Written task A: In the text on enhanced due diligence, which regulation sets out the obligation to apply enhanced customer due diligence in certain circumstances?

Document extract:
= = = =
Money Laundering Regulations | Enhanced Due Diligence

Money Laundering Regulations | Enhanced Due Diligence

In previous articles

Money Laundering Regulations |Customer Due Diligence and MLR | Due Diligence, we outlined the manner in which The Money Laundering, Terrorist Financing and Transfer of Funds (Information on the Payer) Regulations 2017, (‘the Regulations’) imposed strict duties on various businesses to implement and supervise anti-money laundering measures and also the identification and verification due diligence measures which have to be implemented by the ‘Relevant Person’.

Regulation 33 provides obligations which are imposed upon the Relevant Person to apply, in certain circumstances, enhanced customer due diligence.

We have assisted clients with all stages of any financial criminal investigation or prosecution whether being conducted by the Police, HMRC, SFO, FCA or another investigating authority.

John Veale outlines the circumstances when such enhanced due diligence measures should be applied and their nature.

Circumstances Requiring Enhanced Customer Due Diligence

The requirements of Regulation 33 are in addition to those contained in Regulations 28 and 29

A Relevant Person must apply enhanced customer due diligence measures and enhanced ongoing monitoring to manage and mitigate the risks that arise:

  • in any case where a high risk of money laundering or terrorist financing has been identified,
  • in any business relationship with or transaction with a person established in a high-risk third country, (unless that relationship is with a branch or majority owned subsidiary of an entity which is established in the European Economic Area (EEA) and that branch/subsidiary procedures/policy together with the legislation in that high-risk country is compliant with EEA regulations and the Relevant Person wishes to proceed with the transaction),
  • where a credit or financial institution is establishing a business relationship with another such institution,
  • where a Relevant Person discovers that a customer or potential customer is a Politically Exposed Person (‘PEP’) or a family member or known close associate of such a PEP,
  • where it is discovered that a customer has provided false or stolen identification documentation or information and a Relevant Person proposes to continue dealing with that customer,
  • where a transaction is complex and unusually large, or there is an unusual pattern of transactions which have no apparent economic or legal purpose,
  • in any other case which by its nature can present a higher risk of money laundering or terrorist financing.
= = = =
Data entries
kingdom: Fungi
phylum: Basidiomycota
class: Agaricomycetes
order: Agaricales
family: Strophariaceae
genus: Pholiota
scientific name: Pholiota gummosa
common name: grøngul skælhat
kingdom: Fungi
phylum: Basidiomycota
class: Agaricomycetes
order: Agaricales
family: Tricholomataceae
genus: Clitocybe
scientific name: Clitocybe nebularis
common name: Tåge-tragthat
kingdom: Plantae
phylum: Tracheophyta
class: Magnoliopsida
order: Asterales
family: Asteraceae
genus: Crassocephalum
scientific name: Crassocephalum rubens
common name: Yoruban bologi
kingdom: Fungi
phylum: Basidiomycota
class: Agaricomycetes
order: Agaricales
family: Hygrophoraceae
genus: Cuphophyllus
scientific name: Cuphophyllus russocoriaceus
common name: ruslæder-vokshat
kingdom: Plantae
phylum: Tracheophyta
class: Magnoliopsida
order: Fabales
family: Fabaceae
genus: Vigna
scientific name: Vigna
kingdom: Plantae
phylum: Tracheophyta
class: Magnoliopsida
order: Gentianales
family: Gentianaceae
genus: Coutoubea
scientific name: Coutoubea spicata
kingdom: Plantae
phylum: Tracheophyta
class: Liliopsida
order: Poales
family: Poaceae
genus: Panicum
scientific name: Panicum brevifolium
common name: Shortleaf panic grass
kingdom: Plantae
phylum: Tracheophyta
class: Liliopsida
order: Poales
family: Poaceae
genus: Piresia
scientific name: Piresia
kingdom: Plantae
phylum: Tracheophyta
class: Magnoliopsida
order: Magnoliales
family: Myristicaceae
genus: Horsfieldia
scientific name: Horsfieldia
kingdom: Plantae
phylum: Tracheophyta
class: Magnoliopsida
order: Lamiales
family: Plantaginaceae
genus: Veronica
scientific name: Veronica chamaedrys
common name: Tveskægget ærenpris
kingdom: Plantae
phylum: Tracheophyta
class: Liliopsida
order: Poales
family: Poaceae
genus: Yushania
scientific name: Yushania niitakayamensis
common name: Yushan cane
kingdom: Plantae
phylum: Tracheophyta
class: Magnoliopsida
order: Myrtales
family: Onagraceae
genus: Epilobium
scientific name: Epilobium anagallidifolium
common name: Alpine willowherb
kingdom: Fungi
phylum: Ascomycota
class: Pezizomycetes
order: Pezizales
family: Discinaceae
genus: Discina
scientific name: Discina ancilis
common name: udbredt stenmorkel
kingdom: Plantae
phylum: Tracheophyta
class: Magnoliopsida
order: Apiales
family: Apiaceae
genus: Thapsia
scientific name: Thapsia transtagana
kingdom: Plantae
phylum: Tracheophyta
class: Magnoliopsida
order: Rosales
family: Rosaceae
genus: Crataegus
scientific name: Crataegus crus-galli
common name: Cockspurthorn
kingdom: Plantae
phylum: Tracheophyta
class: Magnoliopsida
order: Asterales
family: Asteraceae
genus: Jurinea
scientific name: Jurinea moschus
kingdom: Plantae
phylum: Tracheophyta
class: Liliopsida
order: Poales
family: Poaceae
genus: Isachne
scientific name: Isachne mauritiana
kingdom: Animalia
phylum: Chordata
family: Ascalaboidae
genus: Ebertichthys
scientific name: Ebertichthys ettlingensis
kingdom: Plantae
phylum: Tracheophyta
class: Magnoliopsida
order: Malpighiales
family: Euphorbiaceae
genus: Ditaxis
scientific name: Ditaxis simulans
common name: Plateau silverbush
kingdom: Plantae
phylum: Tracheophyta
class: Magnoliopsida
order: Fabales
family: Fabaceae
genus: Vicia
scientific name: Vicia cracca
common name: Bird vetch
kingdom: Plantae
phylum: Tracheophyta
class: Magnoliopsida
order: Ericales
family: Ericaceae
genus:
= = = =
Written task B: Rewrite the rows as a JSON list of strings, one string per line and no blank lines. Start with the line that contains "scientific name: Vicia cracca" and go on through the last line of the rows.

Worked answer A: Regulation 33.

Worked answer B:
[
  "scientific name: Vicia cracca",
  "common name: Bird vetch",
  "kingdom: Plantae",
  "phylum: Tracheophyta",
  "class: Magnoliopsida",
  "order: Ericales",
  "family: Ericaceae",
  "genus:"
]